MPR Dorong Kedaulatan Nasional di Bidang Kesehatan

MPR Dorong Kedaulatan Nasional di Bidang Kesehatan
Ahmad Basarah. (Foto: Antara)
Carlos KY Paath / EAS Senin, 25 Mei 2020 | 14:52 WIB

Jakarta, Beritasatu.com - Wakil Ketua MPR Ahmad Basarah mendorong pemerintah menyiapkan peta jalan untuk membangun kedaulatan nasional di bidang kesehatan. Sebab, Organisasi Kesehatan Dunia (WHO) telah memberi peringatan bahwa Covid-19 masih akan terjadi sepanjang lima tahun ke depan. Hari Kebangkitan Nasional (Harkitnas) yang belum lama ini diperingati, lanjut Basarah, sepatutnya dijadikan momentum Indonesia bersatu dan bangkit menghadapi pandemi Covid-19.

"Pemerintah harus serius siapkan sebuah road map (peta jalan) untuk membangun dan memperkuat kedaulatan nasional di bidang kesehatan. Di masa mendatang, Indonesia tidak boleh lagi punya kebergantungan pada produk impor alat kesehatan dan bahan baku obat, baik untuk menghadapi pandemi Covid-19 maupun untuk mengatasi penyakit lainnya," kata Basarah kepada wartawan, Senin (25/5/2020).

Fakta Indonesia masih bergantung impor di bidang kesehatan pernah diungkap oleh Menteri Riset dan Teknologi/Kepala Badan Riset dan Inovasi Nasional (Menristek/BRIN), Bambang Brodjonegoro. Kebergantungan Indonesia terhadap barang impor, terutama alat kesehatan (alkes) dan obat, mencapai di atas 90%. Di sisi lain, Menteri Badan Usaha Milik Negara (BUMN) Erick Thohir pernah mengungkap dugaan adanya mafia impor alkes di Indonesia yang sudah mencapai taraf mengkhawatirkan.

Menurut Basarah, dalam peta jalan yang harus digarap pemerintah dengan serius itu, harus terkandung perencanaan matang untuk mencapai sistem kedaulatan kesehatan yang berdikari, dengan syarat utamanya adalah melelakukan riset dan inovasi.

Basarah optimistis peta jalan serupa itu bisa dilakukan dengan kolaborasi, sinergi dan gotong royong, baik antarbiokrasi pemerintah, swasta maupun perguruan tinggi.

"Untuk mendukung riset dan inovasi tersebut, diperlukan komitmen kuat berupa politik kesehatan yang pro kepentingan nasional lewat alokasi anggaran, kebijakan, atau regulasi.
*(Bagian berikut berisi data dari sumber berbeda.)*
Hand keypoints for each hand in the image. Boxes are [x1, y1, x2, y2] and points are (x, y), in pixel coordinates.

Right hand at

Misalnya pemerintah tidak lagi sekadar mendorong, melainkan mewajibkan penggunaan alat kesehatan dalam produksi negeri," tegas Ketua DPP Partai Demokrasi Indonesia Perjuangan tersebut.
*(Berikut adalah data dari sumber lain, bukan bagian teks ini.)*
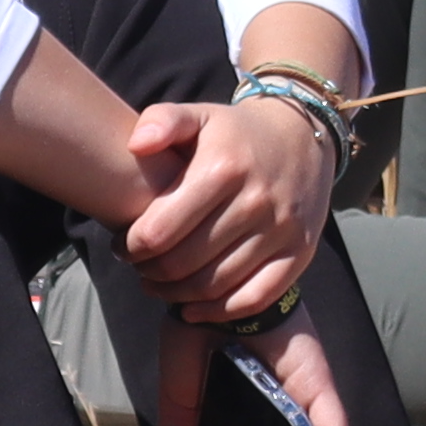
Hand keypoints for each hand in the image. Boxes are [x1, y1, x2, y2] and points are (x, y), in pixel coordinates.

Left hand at [118, 92, 333, 330]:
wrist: (303, 135)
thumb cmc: (238, 132)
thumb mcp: (200, 114)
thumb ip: (163, 121)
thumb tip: (136, 144)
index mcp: (222, 168)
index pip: (160, 231)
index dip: (131, 248)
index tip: (122, 246)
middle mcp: (255, 202)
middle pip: (183, 264)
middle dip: (150, 273)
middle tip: (140, 267)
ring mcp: (281, 231)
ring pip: (215, 286)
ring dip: (177, 295)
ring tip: (159, 285)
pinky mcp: (300, 253)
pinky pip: (255, 298)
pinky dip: (219, 312)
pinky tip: (194, 308)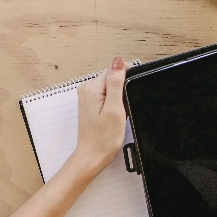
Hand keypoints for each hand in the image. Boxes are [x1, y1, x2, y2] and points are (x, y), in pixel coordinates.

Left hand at [68, 56, 128, 174]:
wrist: (93, 155)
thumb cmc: (104, 137)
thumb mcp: (114, 108)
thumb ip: (115, 83)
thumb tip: (118, 61)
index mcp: (91, 88)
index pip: (113, 70)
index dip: (126, 79)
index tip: (130, 93)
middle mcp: (86, 89)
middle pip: (111, 78)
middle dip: (122, 90)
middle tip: (122, 108)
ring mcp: (87, 96)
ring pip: (110, 86)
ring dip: (118, 97)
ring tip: (117, 113)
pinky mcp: (90, 103)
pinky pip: (106, 95)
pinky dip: (113, 103)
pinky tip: (113, 115)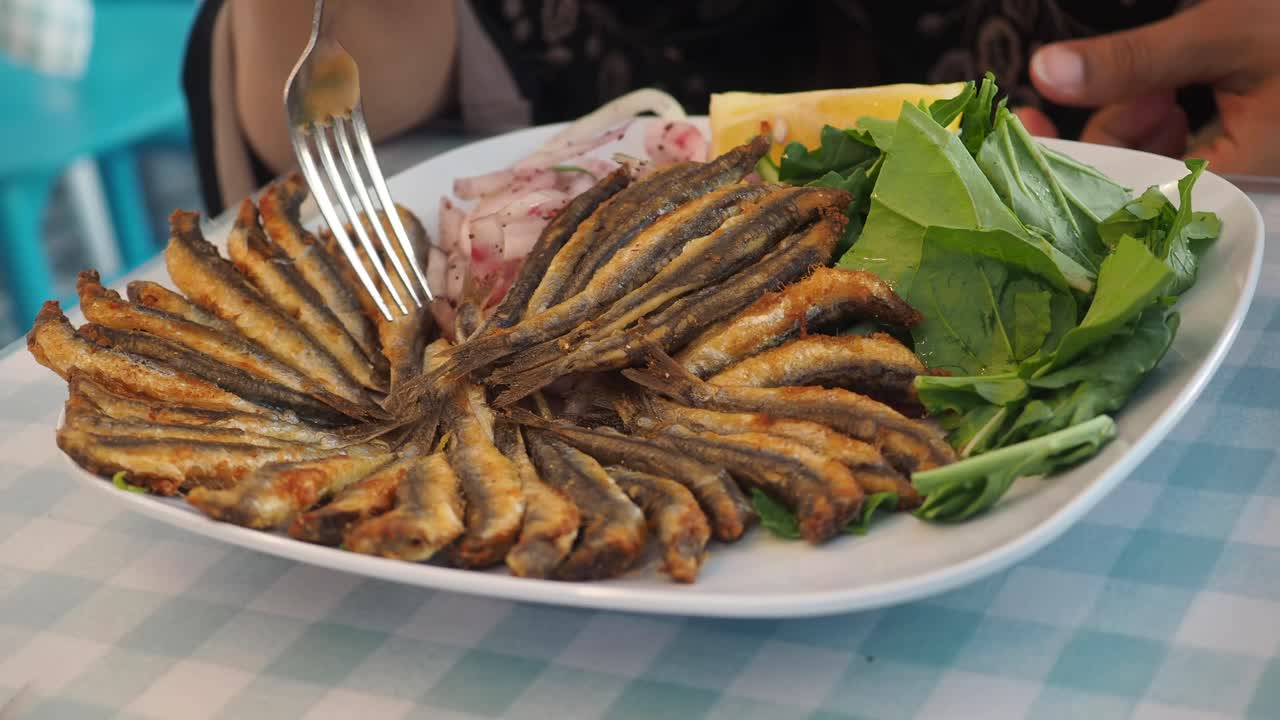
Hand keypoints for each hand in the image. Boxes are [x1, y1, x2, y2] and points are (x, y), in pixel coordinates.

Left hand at [1016, 0, 1279, 175]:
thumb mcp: (1227, 34)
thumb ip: (1135, 60)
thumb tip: (1044, 71)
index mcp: (1237, 186)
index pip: (1124, 196)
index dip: (1066, 164)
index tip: (1019, 126)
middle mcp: (1234, 193)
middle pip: (1131, 180)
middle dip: (1110, 131)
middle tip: (1112, 94)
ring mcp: (1236, 174)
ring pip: (1152, 161)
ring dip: (1137, 119)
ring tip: (1166, 84)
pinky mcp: (1239, 154)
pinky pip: (1179, 149)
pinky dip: (1162, 119)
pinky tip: (1173, 90)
Basarah juga menyatakan terdapat tiga masalah kemanusiaan yang selalu hadir dalam sejarah umat manusia. Ketiganya yaitu peperangan, kelaparan, dan penyakit menular.
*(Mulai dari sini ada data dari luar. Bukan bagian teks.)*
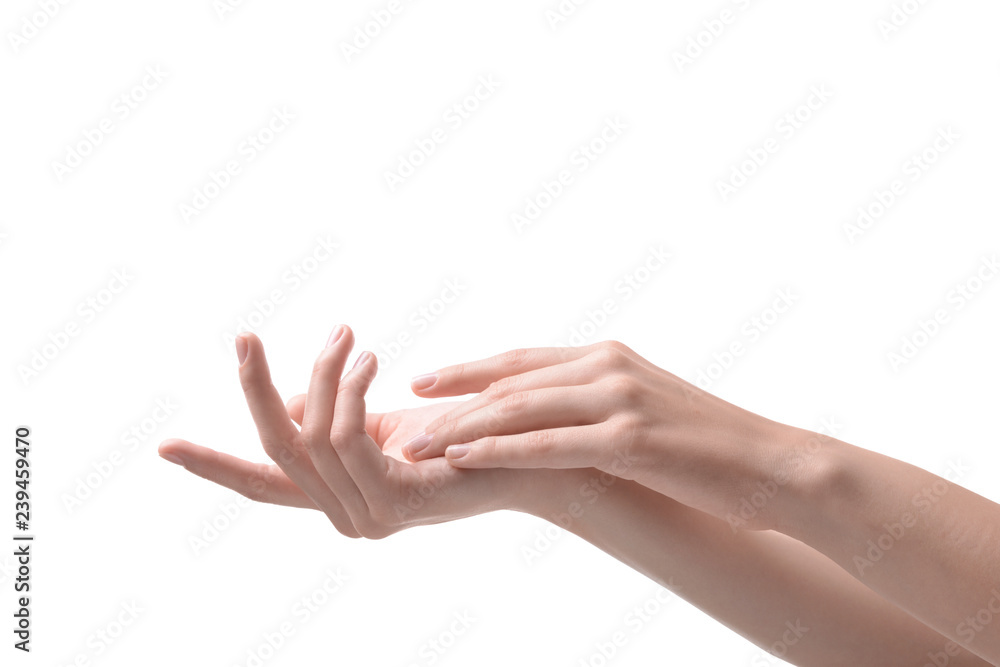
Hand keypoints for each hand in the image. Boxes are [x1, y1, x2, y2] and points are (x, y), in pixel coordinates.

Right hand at [158, 326, 556, 538]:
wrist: (529, 453)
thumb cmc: (459, 433)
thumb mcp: (382, 418)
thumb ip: (330, 417)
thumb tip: (286, 400)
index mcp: (338, 496)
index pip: (263, 483)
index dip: (213, 465)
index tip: (164, 445)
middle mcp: (346, 516)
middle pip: (276, 450)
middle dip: (254, 388)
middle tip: (245, 335)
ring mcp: (368, 518)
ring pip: (313, 436)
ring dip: (323, 375)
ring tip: (346, 335)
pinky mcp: (395, 502)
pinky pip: (347, 437)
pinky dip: (350, 390)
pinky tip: (370, 359)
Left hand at [403, 341, 823, 531]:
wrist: (774, 464)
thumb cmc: (707, 446)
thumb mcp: (645, 412)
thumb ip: (597, 406)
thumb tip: (556, 420)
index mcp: (607, 358)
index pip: (522, 362)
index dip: (469, 372)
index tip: (425, 382)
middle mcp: (607, 367)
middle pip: (511, 383)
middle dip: (453, 404)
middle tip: (405, 418)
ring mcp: (619, 399)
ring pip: (521, 410)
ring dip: (463, 429)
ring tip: (418, 444)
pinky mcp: (631, 438)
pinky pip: (550, 444)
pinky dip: (500, 450)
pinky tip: (464, 458)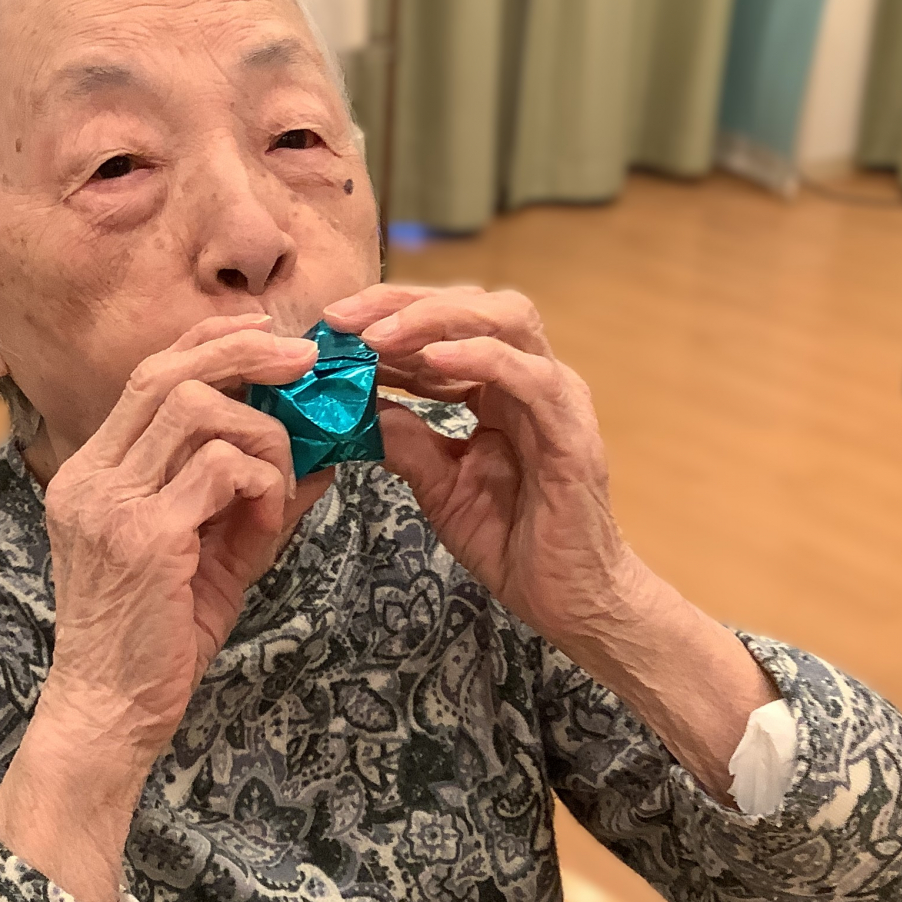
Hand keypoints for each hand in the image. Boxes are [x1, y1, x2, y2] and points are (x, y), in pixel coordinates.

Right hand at [0, 315, 325, 901]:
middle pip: (168, 370)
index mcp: (94, 472)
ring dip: (262, 432)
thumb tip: (322, 455)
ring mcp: (110, 502)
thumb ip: (256, 501)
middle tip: (308, 361)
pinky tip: (267, 520)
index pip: (150, 373)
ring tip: (282, 480)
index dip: (213, 342)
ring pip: (199, 409)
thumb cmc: (156, 642)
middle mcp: (91, 475)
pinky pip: (221, 469)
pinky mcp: (143, 535)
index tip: (272, 338)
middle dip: (247, 351)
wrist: (111, 715)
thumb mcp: (213, 557)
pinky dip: (262, 482)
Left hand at [324, 285, 776, 796]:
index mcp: (500, 388)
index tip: (329, 326)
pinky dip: (480, 358)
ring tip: (376, 334)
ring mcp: (556, 400)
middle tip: (341, 318)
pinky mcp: (571, 433)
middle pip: (474, 304)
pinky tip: (431, 360)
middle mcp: (532, 380)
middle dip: (403, 301)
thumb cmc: (514, 543)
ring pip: (506, 320)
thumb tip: (357, 406)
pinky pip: (529, 377)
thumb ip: (406, 442)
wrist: (569, 600)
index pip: (446, 326)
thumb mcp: (440, 487)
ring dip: (435, 319)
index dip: (387, 316)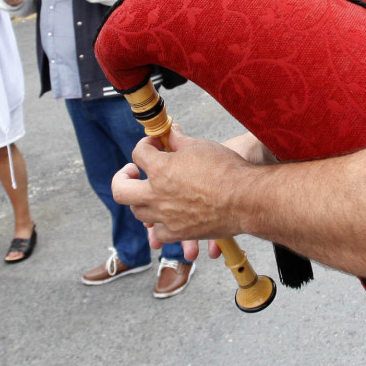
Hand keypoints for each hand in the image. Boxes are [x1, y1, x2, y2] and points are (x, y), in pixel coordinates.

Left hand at [110, 124, 251, 253]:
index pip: (138, 153)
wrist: (245, 198)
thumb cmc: (226, 169)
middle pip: (120, 189)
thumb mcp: (200, 146)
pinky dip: (159, 225)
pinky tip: (165, 216)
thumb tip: (172, 132)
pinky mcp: (178, 232)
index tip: (155, 145)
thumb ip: (180, 140)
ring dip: (140, 199)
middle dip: (122, 177)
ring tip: (150, 192)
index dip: (145, 145)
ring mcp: (166, 216)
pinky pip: (158, 233)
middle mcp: (157, 194)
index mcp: (160, 169)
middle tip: (133, 171)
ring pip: (137, 212)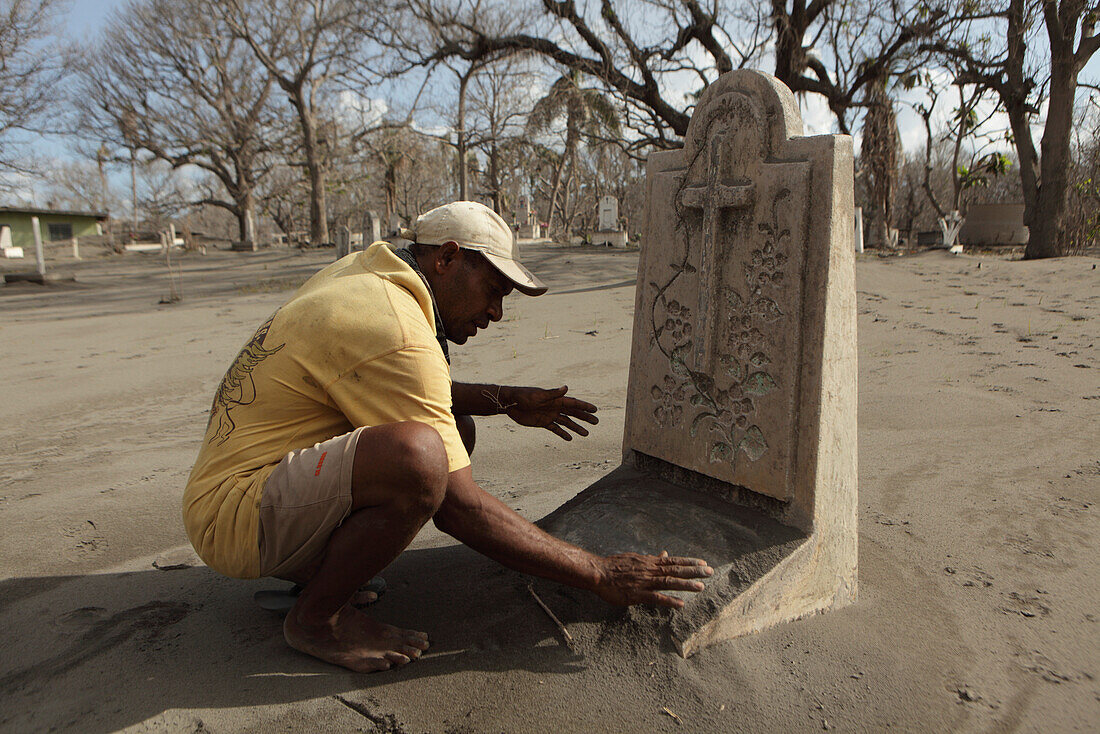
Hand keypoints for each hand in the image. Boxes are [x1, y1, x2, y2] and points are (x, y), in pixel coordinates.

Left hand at [502, 385, 598, 440]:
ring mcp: (550, 415)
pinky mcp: (543, 423)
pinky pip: (555, 429)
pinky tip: (570, 438)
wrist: (510, 403)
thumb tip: (566, 387)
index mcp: (556, 400)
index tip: (595, 410)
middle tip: (596, 422)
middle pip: (573, 413)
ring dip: (576, 428)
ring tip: (586, 434)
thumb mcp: (539, 395)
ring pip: (566, 422)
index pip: (574, 403)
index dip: (584, 406)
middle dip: (584, 417)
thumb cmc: (524, 396)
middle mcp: (555, 407)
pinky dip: (562, 433)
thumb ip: (553, 393)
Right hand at [592, 551, 712, 608]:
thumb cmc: (615, 566)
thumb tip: (664, 553)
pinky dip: (669, 600)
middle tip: (710, 572)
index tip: (703, 563)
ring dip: (685, 585)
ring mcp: (644, 582)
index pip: (673, 561)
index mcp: (649, 562)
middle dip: (693, 572)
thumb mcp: (635, 558)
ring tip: (700, 588)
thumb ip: (651, 558)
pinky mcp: (637, 594)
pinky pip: (655, 598)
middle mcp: (650, 571)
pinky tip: (680, 604)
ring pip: (668, 582)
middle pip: (675, 570)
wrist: (598, 573)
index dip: (689, 562)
Kini, ketika opsi peperangan tidak lagi menjadi pilihan dan kelaparan bisa dikendalikan, lanjut Basarah, maka ancaman penyakit menular menjadi momok yang mengancam peradaban manusia. Pasalnya penyakit menular ini selalu datang secara tiba-tiba.

"Untuk itu semua negara, termasuk Indonesia, harus selalu berada dalam skenario siap siaga menghadapi serangan penyakit menular ini," ujar Basarah.

Basarah juga mengajak semua pihak di Tanah Air untuk bersatu mengatasi pandemi Covid-19. Menurut Basarah, di tengah pandemi Covid-19, sekat-sekat politik dan perbedaan kepentingan sektoral sepatutnya dihilangkan.

Basarah pun menyebut, jika dulu musuh bersama yang dihadapi anak bangsa adalah agresi Belanda, kini musuh bersama kita adalah wabah penyakit menular Covid-19.

"Jika dulu bangsa kita bisa bersatu, apa alasan kita sekarang tidak bersatu bahkan cenderung saling menyalahkan di tengah penderitaan yang dialami secara nasional?" katanya.